From the first line of the records below through the line with "left elbow: (445, 780)", output each line exactly; skip the pictures.

───── RECORDS FOR PROCESSING

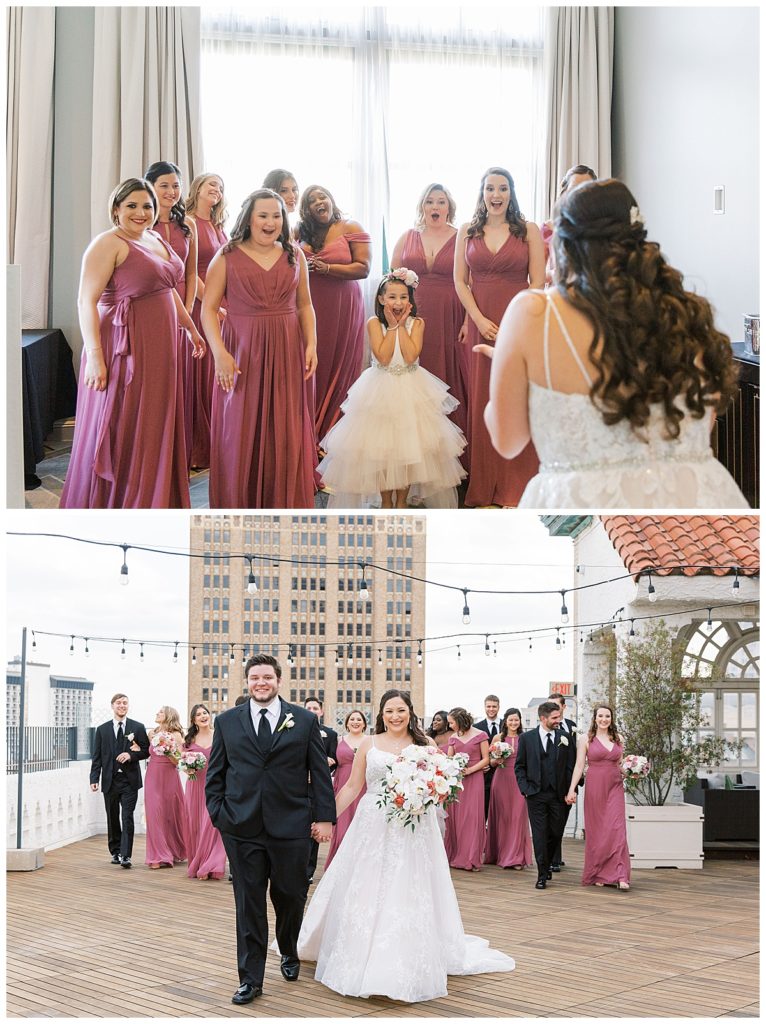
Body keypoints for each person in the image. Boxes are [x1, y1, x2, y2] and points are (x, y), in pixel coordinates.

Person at [480, 178, 748, 509]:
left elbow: (508, 442)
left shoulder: (534, 313)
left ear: (564, 245)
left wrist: (507, 376)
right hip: (695, 515)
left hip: (588, 519)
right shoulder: (685, 312)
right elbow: (697, 427)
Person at [295, 689, 515, 1001]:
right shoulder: (368, 745)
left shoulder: (425, 745)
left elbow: (445, 780)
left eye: (401, 710)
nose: (395, 717)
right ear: (381, 715)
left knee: (408, 887)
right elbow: (352, 787)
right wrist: (324, 817)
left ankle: (403, 957)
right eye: (389, 712)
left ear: (410, 712)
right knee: (366, 884)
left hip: (413, 827)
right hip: (372, 825)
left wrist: (428, 793)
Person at [60, 178, 205, 508]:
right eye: (132, 206)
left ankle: (152, 496)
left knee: (153, 422)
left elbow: (168, 289)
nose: (141, 213)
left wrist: (190, 328)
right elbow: (86, 301)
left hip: (162, 346)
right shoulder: (106, 243)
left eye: (147, 206)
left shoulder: (155, 238)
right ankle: (121, 499)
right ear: (116, 209)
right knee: (125, 422)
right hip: (124, 347)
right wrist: (96, 357)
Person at [205, 654, 335, 1005]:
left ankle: (289, 949)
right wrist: (219, 814)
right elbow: (215, 773)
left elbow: (319, 774)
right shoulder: (227, 722)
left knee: (290, 895)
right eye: (254, 677)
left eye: (267, 677)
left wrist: (324, 817)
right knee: (248, 904)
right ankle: (251, 979)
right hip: (241, 826)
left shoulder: (304, 720)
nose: (260, 683)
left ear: (278, 681)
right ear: (247, 682)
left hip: (291, 825)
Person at [202, 189, 318, 509]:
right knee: (239, 428)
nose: (270, 222)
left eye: (276, 216)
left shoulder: (295, 254)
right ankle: (239, 502)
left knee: (285, 429)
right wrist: (220, 354)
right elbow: (208, 309)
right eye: (263, 215)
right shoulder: (227, 255)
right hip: (242, 351)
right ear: (249, 218)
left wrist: (312, 345)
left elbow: (305, 305)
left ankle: (281, 503)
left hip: (286, 349)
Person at [317, 269, 467, 508]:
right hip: (380, 389)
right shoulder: (374, 323)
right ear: (381, 299)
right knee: (383, 450)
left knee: (408, 448)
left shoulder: (417, 323)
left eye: (404, 297)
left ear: (410, 300)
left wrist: (401, 325)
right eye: (392, 297)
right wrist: (394, 327)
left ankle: (402, 502)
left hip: (411, 388)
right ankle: (387, 501)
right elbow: (384, 357)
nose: (398, 302)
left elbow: (409, 356)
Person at [454, 167, 545, 507]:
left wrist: (515, 321)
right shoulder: (467, 231)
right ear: (481, 193)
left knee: (517, 398)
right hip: (482, 323)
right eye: (490, 188)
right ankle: (486, 486)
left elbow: (538, 282)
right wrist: (477, 318)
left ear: (511, 193)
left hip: (518, 322)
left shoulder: (528, 231)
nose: (496, 194)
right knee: (483, 400)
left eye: (502, 188)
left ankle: (518, 487)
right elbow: (461, 282)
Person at [392, 184, 469, 459]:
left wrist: (467, 321)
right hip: (413, 315)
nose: (435, 207)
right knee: (415, 374)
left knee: (447, 374)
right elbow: (391, 281)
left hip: (450, 314)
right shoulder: (407, 236)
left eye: (441, 202)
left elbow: (470, 282)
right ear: (422, 206)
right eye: (430, 202)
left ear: (449, 207)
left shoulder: (462, 237)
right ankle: (413, 452)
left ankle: (449, 454)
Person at [295, 185, 371, 443]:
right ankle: (308, 431)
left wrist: (327, 268)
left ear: (331, 200)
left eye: (322, 196)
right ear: (306, 210)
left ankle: (334, 434)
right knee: (313, 362)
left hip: (343, 304)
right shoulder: (298, 232)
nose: (319, 201)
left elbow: (363, 269)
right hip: (309, 305)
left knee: (340, 363)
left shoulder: (351, 227)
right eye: (312, 200)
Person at [185, 172, 228, 469]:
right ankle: (199, 445)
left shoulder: (218, 225)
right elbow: (188, 272)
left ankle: (217, 439)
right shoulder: (189, 222)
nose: (217, 190)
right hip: (202, 304)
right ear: (198, 188)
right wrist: (208, 304)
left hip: (221, 304)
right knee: (201, 376)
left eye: (221, 187)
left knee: (217, 375)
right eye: (212, 184)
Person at [566, 705, 631, 890]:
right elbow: (579, 766)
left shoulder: (619, 739)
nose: (604, 719)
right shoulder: (585, 739)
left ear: (612, 718)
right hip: (595, 788)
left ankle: (620, 875)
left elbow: (620, 765)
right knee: (599, 832)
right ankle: (600, 873)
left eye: (607, 716)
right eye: (600, 716)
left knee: (617, 830)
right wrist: (572, 790)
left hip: (615, 787)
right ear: (595, 718)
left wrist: (632, 771)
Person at [514, 700, 575, 889]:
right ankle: (541, 874)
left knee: (555, 833)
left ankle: (547, 863)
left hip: (559, 795)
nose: (559, 720)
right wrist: (526, 789)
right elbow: (520, 767)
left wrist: (571, 790)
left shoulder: (565, 737)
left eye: (559, 717)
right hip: (535, 794)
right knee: (540, 834)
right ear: (543, 718)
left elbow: (571, 766)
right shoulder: (526, 738)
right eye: (555, 717)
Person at [89, 693, 150, 868]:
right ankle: (115, 851)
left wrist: (130, 755)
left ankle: (126, 855)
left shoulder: (137, 727)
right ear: (112, 706)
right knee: (113, 817)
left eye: (125, 703)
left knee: (127, 817)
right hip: (110, 780)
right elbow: (97, 757)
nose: (122, 705)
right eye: (118, 703)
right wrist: (94, 778)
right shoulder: (102, 729)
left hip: (129, 781)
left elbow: (146, 751)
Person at [484, 708, 532, 869]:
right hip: (501, 778)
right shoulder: (498, 737)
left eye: (516, 720)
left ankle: (516, 857)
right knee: (502, 817)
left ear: (520, 721)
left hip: (519, 781)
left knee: (518, 817)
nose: (513, 723)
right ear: (505, 721)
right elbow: (489, 762)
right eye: (510, 720)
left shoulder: (525, 738)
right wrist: (497, 758)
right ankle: (500, 854)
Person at [183, 703, 226, 880]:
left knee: (212, 824)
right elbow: (182, 762)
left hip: (215, 785)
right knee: (195, 825)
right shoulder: (189, 740)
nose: (203, 716)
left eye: (205, 713)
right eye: (199, 714)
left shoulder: (219, 735)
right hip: (195, 785)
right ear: (193, 720)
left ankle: (213, 864)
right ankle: (199, 861)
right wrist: (188, 769)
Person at [444, 708, 490, 871]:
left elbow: (486, 759)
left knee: (472, 818)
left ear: (460, 720)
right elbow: (448, 759)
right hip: (457, 781)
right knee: (457, 819)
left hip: (475, 779)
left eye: (451, 722)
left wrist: (471, 770)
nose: (450, 726)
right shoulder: (453, 738)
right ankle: (457, 856)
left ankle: (472, 858)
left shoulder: (481, 735)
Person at [323, 709, 368, 870]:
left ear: (364, 723)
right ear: (347, 723)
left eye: (359, 719)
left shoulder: (369, 741)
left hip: (363, 786)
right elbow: (331, 759)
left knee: (361, 827)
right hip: (342, 784)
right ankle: (338, 867)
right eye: (352, 719)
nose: (355, 722)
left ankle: (360, 867)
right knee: (341, 829)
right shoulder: (338, 739)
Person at [144, 706, 187, 869]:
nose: (157, 713)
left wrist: (168, 750)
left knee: (170, 815)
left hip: (169, 777)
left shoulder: (176, 735)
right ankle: (157, 856)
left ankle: (173, 849)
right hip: (153, 776)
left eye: (160, 712)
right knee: (154, 814)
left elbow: (179, 762)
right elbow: (149, 752)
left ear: (168, 716)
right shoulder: (152, 733)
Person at [541, 164, 597, 280]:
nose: (580, 194)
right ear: (564, 192)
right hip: (557, 291)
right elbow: (537, 274)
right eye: (574, 188)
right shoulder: (548, 228)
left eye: (586, 188)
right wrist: (553, 273)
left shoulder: (600, 227)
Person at [304, 696, 338, 883]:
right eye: (308, 707)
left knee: (314, 830)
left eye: (315, 708)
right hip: (299, 787)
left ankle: (308, 871)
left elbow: (335, 760)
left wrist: (325, 765)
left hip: (317, 788)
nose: (311, 710)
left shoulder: (330, 735)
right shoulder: (296, 731)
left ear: (321, 711)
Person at [549, 692, 579, 871]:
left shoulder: (572, 726)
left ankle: (556, 856)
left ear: (563, 707)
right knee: (552, 821)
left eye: (556, 705)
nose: (553, 709)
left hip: (568, 782)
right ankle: (553, 859)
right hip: (551, 783)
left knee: (561, 820)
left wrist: (574, 785)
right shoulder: (545, 728)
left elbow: (576, 756)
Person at [474, 694, 502, 816]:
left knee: (501, 809)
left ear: (498, 707)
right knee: (483, 809)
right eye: (488, 706)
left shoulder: (507, 726)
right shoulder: (476, 727)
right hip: (483, 774)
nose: (491, 709)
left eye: (494, 706)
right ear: (484, 707)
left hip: (502, 772)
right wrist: (479, 765)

──────────

> [SOLUTION TO THE EXERCISE]:
Body keypoints for each person in the image. Boxes are [x1, y1, x2, y2] and points are (x, y), in pixel coordinates.

Person at [480, 178, 748, 509]:
left elbow: (508, 442)
left shoulder: (534, 313)
left ear: (564, 245)
left wrist: (507, 376)
right hip: (695, 515)
left hip: (588, 519)
right shoulder: (685, 312)
right elbow: (697, 427)
Person at [295, 689, 515, 1001]:
right shoulder: (368, 745)
left shoulder: (425, 745)
left elbow: (445, 780)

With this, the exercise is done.